Dataset excerpts

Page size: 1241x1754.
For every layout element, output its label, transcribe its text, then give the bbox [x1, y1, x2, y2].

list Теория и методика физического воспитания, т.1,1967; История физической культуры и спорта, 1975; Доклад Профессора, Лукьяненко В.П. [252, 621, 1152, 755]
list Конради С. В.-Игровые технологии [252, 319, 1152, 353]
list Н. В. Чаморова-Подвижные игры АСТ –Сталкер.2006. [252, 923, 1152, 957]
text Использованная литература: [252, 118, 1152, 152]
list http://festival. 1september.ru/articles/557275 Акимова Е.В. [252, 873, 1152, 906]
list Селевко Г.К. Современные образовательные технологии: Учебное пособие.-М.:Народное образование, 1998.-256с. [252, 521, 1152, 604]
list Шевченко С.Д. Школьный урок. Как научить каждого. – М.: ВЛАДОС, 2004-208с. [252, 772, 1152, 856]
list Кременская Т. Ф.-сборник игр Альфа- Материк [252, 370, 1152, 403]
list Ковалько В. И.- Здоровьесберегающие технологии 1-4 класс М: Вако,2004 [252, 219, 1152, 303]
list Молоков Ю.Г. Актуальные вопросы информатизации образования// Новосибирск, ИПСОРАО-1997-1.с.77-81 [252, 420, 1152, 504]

— ABOUT THIS TASK —
Beginning at the line where "For every layout" appears, extract each line through the end of the data above; keep them exact and include nothing else.

— RESPONSE AREA —
For every layout element, output its label, transcribe its text, then give the bbox [x1, y1, x2, y2].

list Теория и методика физического воспитания, т.1,1967; История физической культуры и спорта, 1975; Доклад Профессора, Лукьяненко В.П. [252, 621, 1152, 755]
list Конради С. В.-Игровые технологии [252, 319, 1152, 353]
list Н. В. Чаморова-Подвижные игры АСТ –Сталкер.2006. [252, 923, 1152, 957]
text Использованная литература: [252, 118, 1152, 152]
list http://festival. 1september.ru/articles/557275 Акимова Е.В. [252, 873, 1152, 906]
list Селевко Г.К. Современные образовательные технологии: Учебное пособие.-М.:Народное образование, 1998.-256с. [252, 521, 1152, 604]
list Шевченко С.Д. Школьный урок. Как научить каждого. – М.: ВЛАДОС, 2004-208с. [252, 772, 1152, 856]
list Кременская Т. Ф.-сборник игр Альфа- Материк [252, 370, 1152, 403]
list Ковалько В. И.- Здоровьесберегающие технологии 1-4 класс М: Вако,2004 [252, 219, 1152, 303]
list Молоков Ю.Г. Актуальные вопросы информатизации образования// Новосибирск, ИПСОРАО-1997-1.с.77-81 [252, 420, 1152, 504]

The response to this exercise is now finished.